Not only is it a design faux pas, but it is just plain dangerous to run that close to the edge. First strong wind—first sign of rot—first tremor and your dream pergola with only 4 posts is likely to hit the ground. (If not designed properly)

What are they thinking?
A post stuck in the ground will never move?

A post perched upon a sonotube has infinite lateral strength?

Maybe that the footings are the difficult part of the job so they only want to do 4?

Or is it that they wouldn’t want anything to obstruct their wide open view. Why bother building a pergola if you don’t want to look at it. Does a pergola not frame the view?

Then again when you look at the pergolas typically built by deck contractors, with their 4 posts and their 2 stacks of sticks designs, I would prefer not to look at it either.

Go ahead—ask if we can give you plans for a 16 x18 pergola with only 4 support posts and try to cut me off before I explain why that is a really—really bad idea.

We can design a pergola that size with only 4 posts… the posts will be massive (and come at a premium), the footings are likely to be 2-3’ in width, (also at a premium), and the beam is likely to be more than 16” high, (heavy premium-and will obstruct some of your precious view).
If you are willing to shorten up the spans and use 8 or 12 posts rather than 4 it will be about ½ the price—and just my opinion, but I think it will add architectural intrigue to your home and frame the view rather nicely.

Here’s another article about the same subject: large span pergolas


Thursday, July 03, 2008


Eon really isn't composite decking. It is plastic, and walking on it feels like walking on hollow plastic tubes. We've heard all kinds of complaints and I'm not going to rehash them. If you are thinking about purchasing a deck clad with Eon product go and walk on an Eon deck, and choose a cool day to do it.

On a cool day you will see the gaps between the boards that tell me instantly--this is Eon. One client referred to it as "Orgasmic"--it groans all day long while the sun moves across it.

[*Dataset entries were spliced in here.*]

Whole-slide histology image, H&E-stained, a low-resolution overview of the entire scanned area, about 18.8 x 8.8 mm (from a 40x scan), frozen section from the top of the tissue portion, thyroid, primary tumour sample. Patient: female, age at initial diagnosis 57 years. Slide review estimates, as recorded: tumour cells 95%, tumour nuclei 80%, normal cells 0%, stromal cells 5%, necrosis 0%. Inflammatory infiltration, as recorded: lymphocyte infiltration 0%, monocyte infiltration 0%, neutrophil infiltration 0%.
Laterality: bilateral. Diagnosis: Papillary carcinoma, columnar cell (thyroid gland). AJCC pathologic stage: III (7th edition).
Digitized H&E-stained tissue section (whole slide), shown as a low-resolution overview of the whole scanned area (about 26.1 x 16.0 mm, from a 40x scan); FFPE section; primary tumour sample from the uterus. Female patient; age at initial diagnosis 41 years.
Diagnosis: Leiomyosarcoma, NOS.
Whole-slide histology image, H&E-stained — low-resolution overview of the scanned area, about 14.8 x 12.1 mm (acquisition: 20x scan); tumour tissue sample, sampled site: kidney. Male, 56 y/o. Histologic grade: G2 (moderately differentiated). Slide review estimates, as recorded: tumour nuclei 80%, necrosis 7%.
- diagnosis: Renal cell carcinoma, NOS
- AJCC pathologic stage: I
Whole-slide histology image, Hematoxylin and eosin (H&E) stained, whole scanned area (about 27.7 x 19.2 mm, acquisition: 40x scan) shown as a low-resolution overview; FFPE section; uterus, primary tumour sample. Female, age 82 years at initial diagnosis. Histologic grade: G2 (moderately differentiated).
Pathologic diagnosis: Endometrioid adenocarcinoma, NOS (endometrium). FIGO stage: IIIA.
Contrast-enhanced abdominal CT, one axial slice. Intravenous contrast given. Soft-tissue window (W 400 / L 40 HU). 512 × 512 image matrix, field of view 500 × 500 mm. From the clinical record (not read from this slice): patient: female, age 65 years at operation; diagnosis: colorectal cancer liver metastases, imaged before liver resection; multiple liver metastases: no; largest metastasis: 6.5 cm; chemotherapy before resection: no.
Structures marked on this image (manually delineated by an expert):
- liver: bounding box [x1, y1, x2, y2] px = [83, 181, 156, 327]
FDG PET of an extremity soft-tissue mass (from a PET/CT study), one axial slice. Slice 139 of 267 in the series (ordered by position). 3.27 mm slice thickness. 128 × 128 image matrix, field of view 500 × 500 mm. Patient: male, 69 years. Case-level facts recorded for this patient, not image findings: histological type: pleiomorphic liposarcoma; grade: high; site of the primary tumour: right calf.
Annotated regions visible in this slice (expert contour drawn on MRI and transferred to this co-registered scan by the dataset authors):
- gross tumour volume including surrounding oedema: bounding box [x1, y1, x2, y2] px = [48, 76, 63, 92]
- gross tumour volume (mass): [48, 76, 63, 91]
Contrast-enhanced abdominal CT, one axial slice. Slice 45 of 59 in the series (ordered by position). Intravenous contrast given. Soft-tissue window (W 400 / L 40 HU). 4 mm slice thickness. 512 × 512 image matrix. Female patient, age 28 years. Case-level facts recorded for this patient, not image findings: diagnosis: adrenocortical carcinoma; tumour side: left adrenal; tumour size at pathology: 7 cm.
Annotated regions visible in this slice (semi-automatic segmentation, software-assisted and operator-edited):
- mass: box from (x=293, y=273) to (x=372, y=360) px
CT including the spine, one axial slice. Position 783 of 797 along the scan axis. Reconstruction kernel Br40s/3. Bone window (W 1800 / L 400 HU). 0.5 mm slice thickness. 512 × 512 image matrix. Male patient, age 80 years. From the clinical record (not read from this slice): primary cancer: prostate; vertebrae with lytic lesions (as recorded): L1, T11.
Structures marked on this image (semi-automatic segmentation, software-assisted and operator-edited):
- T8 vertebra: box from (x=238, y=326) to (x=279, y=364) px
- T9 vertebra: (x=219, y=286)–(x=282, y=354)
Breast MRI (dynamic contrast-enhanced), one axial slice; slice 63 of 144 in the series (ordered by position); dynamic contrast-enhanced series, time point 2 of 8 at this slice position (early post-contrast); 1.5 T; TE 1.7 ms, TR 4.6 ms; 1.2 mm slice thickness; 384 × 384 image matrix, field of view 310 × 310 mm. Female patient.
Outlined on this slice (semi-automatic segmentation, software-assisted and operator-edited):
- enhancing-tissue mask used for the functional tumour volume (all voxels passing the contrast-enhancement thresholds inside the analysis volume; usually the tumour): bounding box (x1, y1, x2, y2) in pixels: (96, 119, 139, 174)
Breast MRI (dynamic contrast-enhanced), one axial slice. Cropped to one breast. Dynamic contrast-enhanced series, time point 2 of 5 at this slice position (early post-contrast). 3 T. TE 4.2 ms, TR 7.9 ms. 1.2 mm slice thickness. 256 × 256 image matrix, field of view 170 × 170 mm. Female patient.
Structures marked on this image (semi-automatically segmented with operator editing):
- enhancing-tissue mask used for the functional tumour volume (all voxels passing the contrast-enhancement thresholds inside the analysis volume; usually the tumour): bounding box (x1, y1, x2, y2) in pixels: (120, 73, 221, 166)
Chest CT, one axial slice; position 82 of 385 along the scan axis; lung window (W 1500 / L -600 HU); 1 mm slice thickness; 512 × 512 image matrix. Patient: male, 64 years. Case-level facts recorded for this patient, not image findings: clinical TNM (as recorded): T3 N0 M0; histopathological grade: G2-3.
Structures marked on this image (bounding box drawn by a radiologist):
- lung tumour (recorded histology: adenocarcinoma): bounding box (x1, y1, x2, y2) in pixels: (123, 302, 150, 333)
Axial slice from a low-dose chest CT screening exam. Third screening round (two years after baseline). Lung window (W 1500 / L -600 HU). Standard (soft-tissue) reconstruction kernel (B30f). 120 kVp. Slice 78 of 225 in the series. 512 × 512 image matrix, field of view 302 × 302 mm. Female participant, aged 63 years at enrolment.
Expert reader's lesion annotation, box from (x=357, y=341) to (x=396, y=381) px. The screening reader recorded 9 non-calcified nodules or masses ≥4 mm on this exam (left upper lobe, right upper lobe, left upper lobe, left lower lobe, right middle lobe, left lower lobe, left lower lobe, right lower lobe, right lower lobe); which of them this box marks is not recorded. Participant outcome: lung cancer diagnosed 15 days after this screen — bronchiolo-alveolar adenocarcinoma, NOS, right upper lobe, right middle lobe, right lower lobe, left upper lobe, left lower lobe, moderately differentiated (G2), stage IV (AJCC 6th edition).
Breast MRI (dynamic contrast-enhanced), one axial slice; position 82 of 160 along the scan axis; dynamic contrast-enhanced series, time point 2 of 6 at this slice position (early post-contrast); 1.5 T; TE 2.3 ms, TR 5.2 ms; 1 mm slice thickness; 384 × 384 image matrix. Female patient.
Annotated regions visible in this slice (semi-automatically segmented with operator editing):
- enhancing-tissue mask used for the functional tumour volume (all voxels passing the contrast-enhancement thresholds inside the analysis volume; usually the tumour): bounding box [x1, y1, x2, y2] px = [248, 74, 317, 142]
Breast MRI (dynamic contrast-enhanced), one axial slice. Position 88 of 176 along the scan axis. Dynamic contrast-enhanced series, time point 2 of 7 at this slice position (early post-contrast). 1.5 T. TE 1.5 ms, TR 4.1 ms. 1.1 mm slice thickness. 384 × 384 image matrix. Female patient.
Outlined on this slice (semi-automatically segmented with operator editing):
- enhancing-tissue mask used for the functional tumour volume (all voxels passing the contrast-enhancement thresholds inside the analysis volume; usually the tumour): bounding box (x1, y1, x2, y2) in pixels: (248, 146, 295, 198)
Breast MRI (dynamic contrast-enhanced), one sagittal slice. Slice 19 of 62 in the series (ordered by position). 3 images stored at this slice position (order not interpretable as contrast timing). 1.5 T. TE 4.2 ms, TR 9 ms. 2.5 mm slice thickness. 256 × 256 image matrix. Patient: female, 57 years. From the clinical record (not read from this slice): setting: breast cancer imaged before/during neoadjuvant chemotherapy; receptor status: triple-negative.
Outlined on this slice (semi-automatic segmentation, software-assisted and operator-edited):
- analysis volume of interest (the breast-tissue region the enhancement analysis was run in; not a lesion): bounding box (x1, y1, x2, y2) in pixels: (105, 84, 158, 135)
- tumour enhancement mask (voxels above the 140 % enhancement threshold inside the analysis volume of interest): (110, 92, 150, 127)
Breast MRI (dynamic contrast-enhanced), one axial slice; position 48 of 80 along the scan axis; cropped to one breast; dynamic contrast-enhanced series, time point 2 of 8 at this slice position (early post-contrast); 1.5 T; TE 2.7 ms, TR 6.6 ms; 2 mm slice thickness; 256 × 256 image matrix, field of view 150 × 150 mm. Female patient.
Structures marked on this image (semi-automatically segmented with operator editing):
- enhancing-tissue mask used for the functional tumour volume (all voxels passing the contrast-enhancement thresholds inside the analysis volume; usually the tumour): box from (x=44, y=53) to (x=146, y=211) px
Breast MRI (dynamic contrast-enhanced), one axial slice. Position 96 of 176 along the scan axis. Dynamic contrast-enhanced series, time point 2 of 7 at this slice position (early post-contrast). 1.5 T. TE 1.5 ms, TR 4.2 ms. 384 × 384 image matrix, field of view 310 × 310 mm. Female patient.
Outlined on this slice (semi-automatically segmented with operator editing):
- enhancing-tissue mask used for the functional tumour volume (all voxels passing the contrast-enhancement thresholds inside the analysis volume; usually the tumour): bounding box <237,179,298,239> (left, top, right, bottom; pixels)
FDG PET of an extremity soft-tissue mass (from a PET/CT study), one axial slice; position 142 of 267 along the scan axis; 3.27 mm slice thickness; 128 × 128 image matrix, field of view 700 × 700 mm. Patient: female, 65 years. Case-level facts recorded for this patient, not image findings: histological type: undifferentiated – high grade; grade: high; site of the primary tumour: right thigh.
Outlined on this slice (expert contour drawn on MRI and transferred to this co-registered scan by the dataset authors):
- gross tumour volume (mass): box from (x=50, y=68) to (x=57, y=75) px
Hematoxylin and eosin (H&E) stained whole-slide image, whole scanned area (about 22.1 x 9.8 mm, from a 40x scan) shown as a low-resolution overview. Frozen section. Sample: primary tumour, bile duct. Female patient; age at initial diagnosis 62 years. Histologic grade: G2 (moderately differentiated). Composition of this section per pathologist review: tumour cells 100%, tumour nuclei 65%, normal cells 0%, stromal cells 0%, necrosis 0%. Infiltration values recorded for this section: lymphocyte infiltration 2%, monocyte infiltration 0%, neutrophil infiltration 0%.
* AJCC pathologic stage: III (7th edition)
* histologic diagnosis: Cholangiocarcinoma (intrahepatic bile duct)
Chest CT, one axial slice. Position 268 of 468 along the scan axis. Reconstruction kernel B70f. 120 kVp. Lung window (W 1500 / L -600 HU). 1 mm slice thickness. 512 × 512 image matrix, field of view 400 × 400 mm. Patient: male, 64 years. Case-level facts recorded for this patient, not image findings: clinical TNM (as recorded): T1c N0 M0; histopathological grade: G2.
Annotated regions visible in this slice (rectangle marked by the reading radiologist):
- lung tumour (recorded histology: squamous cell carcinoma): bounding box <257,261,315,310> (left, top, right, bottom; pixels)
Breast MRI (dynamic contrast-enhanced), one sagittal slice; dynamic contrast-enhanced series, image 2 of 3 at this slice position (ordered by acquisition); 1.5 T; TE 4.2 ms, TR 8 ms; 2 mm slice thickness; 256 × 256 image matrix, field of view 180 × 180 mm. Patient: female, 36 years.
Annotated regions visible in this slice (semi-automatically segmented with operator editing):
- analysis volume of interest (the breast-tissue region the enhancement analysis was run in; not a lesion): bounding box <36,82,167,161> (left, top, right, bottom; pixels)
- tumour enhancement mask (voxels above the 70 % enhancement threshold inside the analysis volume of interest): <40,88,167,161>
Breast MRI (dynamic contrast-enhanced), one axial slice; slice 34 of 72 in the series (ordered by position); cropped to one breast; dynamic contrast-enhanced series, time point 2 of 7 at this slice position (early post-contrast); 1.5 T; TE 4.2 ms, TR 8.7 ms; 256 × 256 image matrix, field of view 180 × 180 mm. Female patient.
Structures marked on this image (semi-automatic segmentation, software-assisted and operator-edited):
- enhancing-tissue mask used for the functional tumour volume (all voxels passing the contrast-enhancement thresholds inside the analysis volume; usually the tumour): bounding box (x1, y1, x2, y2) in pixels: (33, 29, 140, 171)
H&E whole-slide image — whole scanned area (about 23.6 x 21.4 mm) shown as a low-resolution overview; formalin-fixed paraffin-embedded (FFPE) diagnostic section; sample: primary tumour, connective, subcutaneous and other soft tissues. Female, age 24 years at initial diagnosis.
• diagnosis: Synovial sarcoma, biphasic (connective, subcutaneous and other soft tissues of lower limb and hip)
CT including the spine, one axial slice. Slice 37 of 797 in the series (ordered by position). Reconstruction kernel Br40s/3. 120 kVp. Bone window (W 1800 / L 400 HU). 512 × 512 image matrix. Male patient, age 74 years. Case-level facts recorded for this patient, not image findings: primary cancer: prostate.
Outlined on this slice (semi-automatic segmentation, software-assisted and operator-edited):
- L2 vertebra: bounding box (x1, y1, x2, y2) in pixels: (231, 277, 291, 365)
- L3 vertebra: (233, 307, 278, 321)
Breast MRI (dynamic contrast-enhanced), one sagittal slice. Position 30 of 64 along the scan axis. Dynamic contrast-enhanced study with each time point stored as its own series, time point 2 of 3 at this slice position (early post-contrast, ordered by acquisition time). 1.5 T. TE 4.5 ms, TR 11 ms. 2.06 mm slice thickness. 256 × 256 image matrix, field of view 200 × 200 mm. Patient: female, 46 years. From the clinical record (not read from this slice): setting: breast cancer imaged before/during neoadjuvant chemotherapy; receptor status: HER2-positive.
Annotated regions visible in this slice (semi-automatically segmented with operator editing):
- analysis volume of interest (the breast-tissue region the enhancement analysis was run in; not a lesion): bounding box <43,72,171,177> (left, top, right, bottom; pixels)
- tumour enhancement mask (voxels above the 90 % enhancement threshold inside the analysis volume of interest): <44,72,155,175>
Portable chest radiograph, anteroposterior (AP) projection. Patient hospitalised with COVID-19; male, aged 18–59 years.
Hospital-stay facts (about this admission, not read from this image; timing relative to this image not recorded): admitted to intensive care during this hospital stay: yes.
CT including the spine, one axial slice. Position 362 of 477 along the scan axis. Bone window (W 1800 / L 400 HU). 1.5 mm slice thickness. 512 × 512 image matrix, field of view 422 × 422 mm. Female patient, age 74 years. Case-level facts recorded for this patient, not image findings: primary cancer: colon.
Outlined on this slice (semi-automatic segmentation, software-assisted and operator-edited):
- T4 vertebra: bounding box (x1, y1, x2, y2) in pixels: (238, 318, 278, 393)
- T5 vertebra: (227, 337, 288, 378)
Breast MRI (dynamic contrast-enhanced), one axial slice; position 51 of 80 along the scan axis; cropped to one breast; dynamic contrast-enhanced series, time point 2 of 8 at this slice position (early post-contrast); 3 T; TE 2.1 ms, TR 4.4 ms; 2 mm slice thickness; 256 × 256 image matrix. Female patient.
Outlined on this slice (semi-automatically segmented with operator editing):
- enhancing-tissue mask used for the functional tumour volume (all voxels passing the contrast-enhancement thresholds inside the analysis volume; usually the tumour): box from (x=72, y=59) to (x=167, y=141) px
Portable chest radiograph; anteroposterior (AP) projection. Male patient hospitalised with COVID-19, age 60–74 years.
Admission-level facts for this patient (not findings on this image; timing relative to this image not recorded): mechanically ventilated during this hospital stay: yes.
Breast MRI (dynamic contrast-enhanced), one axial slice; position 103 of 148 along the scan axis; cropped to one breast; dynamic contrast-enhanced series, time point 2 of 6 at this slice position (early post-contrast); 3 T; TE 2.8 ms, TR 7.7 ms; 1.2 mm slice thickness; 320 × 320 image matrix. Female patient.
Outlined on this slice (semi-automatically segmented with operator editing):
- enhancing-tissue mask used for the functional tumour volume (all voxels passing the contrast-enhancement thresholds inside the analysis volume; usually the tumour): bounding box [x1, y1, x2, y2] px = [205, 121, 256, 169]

This customer put down this decking a few years ago--before they had a proper installation guide. Boards have cracked and broken and the shrunken away from the joists to the point of collapse.

I am doing design work for these folks presently and the first project is putting proper decking on this substantial frame--and giving it a better looking rail. They will likely be putting down TigerDeck.